Ford Prefect and Arthur Dent have arrived at the Horse and Groom for a drink, and for Ford to share some information with Arthur . . .
"Six pints of bitter," said Ford Prefect to the barman of the Horse and Groom. "And quickly please, the world's about to end."
The barman of the Horse and Groom didn't deserve this sort of treatment; he was a dignified old man. He pushed his glasses up his nose and blinked at Ford Prefect. Ford ignored him and stared out of the window, so the barman looked instead at Arthur, who shrugged helplessly and said nothing.
So the barman said, "Oh yes, sir?" Nice weather for it," and started pulling pints.
He tried again.
"Going to watch the match this afternoon then?"
Ford glanced round at him.
"No, no point," he said, and looked back out of the window.
"What's that, foregone conclusion then you reckon, sir?" said the barman. "Arsenal without a chance?"
"No, no," said Ford, "it's just that the world's about to end."
"Oh yes, sir, so you said," said the barman, looking over his glasses this time at Arthur. "Lucky escape for Arsenal if it did."
Ford looked back at him, genuinely surprised.
The barman breathed in heavily. "There you are, sir, six pints," he said.
Arthur smiled at him wanly and shrugged again. He turned and smiled wanly at the rest of the pub just in case any of them had heard what was going on. None of them had, and none of them could understand what he was smiling at them for.
A man sitting next to Ford at the bar looked at the two men, looked at the six pints, did a swift burst of mental arithmetic, arrived at an answer he liked and grinned a stupid hopeful grin at them.
"Get off," said Ford. "They're ours," giving him a look that would have made an Algolian Suntiger get on with what it was doing.
Ford slapped a five pound note on the bar. He said, "Keep the change."
"What, from a fiver? Thank you, sir."
"You've got ten minutes left to spend it."
The barman simply decided to walk away for a bit.
Ford obviously knows something that no one else in the Horse and Groom knows. The world IS about to end. Arthur doesn't know this, just like he doesn't know that his friend, Ford, is from Betelgeuse. For Arthur, it's just Thursday. For Ford, it's the apocalypse.

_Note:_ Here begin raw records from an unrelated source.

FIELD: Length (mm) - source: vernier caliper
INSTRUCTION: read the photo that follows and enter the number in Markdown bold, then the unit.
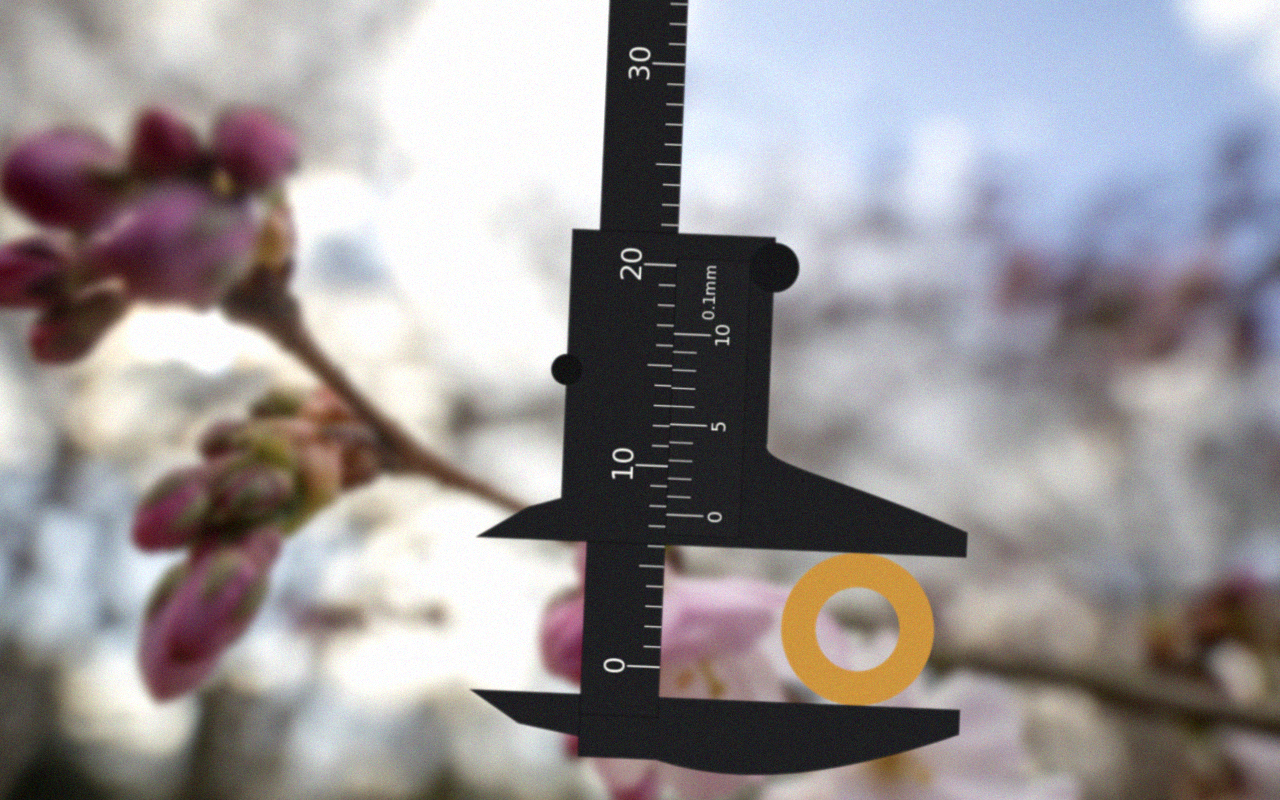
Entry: **7.6** mm
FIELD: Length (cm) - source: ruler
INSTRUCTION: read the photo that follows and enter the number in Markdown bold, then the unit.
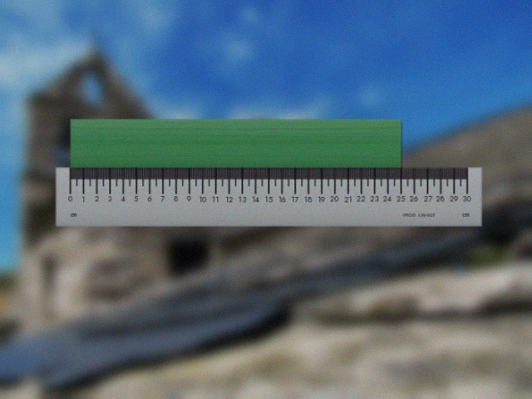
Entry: **25** cm
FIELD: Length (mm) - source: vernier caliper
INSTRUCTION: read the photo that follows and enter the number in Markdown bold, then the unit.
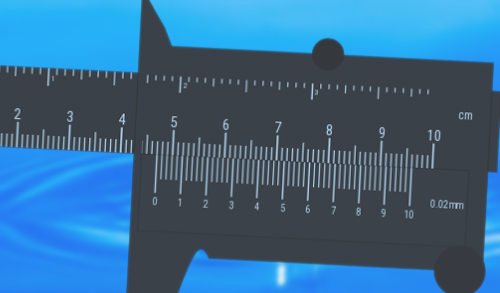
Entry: **47.0** mm
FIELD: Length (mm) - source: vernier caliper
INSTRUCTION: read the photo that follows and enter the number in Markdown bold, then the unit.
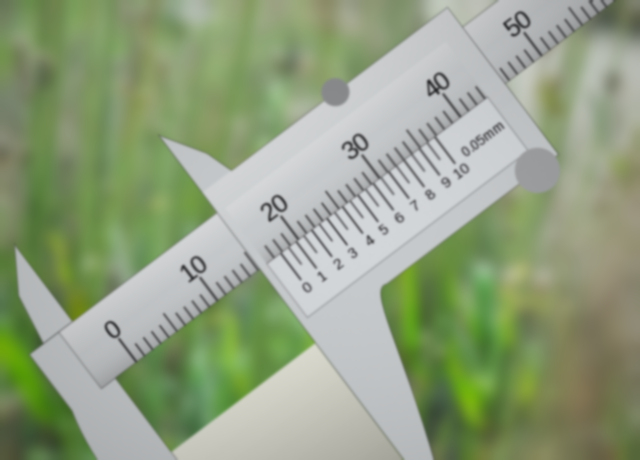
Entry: **17.8** mm
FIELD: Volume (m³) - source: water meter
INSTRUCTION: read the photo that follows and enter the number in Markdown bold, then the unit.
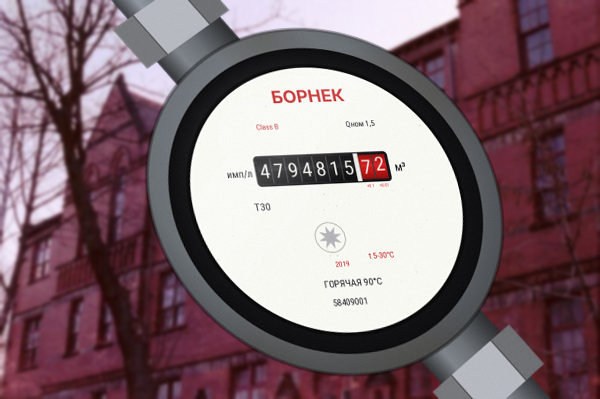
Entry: **4794815.72** m³
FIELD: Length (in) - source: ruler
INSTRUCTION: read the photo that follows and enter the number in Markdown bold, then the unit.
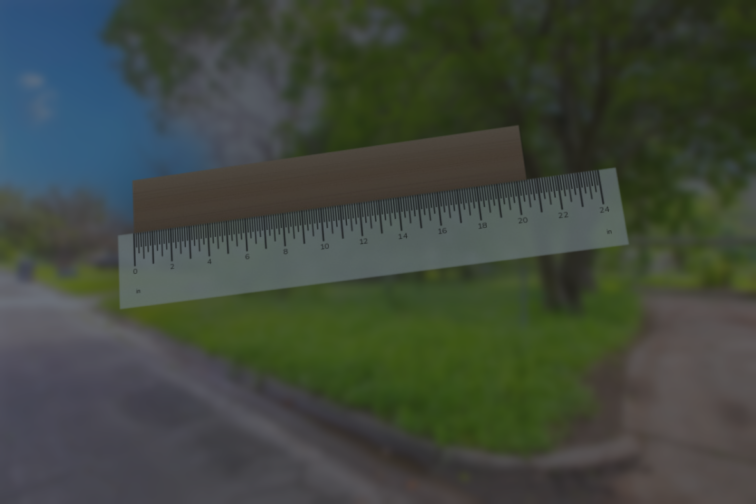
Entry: **20.5** in
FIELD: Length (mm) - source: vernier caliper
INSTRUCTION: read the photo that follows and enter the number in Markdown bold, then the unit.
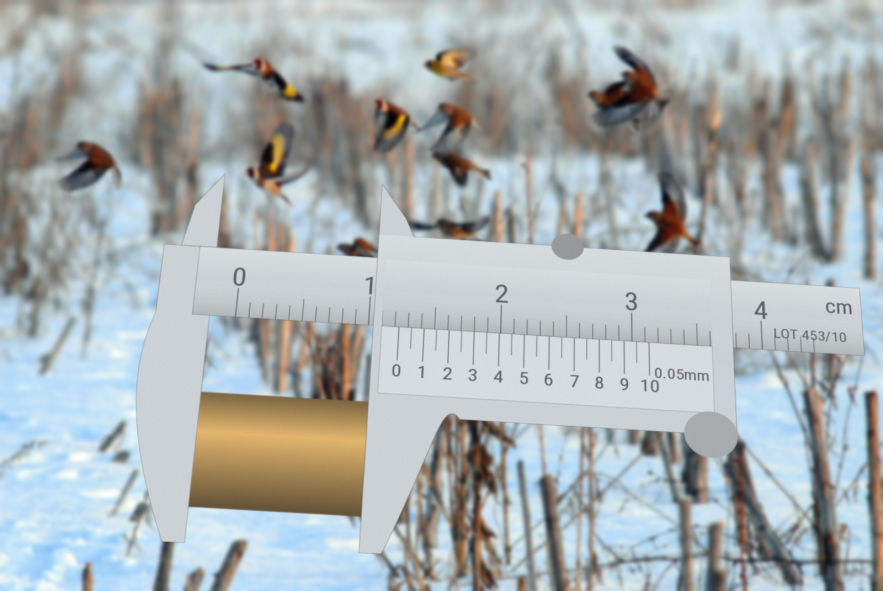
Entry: **12.3** mm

It's Friday. End of the first week of a new semester. End of my first week back at work after my vacation. End of a week of sickness. I'm still sick. My mind is still at Walt Disney World. And, every once in a while, I check the Disney app on my phone to see what the wait times are at EPCOT and the Magic Kingdom. (In case you're interested, there's a 70-minute wait at The Twilight Zone Tower of Terror.)
This week has seemed very long. I've allowed myself to get swallowed in day-to-day struggles, just like Arthur. I'm worried that my cough will develop into pneumonia, and Arthur is worried about the bulldozers waiting to demolish his house. In the mean time, neither of us have any idea whether the world will be here tomorrow (or in the next ten minutes). It's a matter of living in the present (enjoying a pint at the pub) or living in the possibilities of the future (serious illness, loss of house/home).
I'm sitting in the living room of my family's house, watching my sister eat dinner. She's 53-years-old and has Down syndrome. Like most people with Down syndrome her age, my sister's memory is failing. She gets up from her chair about ten or 15 times during dinner, wanders out into the kitchen, and then sometimes forgets why she's gone out to the kitchen. I see her stop, look back at the dining room table with a confused look on her face.
Food is important to my sister. So is Diet Coke. And her latch hook rug. These are my sister's present. The only things she thinks about. She tries to keep track of the days of the week, but she can't. She just got up from her dinner, walked over to the calendar on the refrigerator, and said, "Tomorrow be Monday." As I said, she really has no concept of anything but right here, right now.
Perhaps this is a blessing. She doesn't think every minute about things she's lost. About my sister who died four years ago. My father who died a year ago. She doesn't think every minute about things she could lose. My mother, who wanders back and forth through the living room, looking for something that she's can't remember she's misplaced. None of these things enter her mind daily.
Her pleasures are pretty simple. Her grilled cheese sandwich. The Diet Coke sweating on the table in front of her. The yarn for her latch hook lined up in a row.
Saint Marty's pleasures tonight are going to be simple, too: NyQuil, a cool pillow, warm blankets.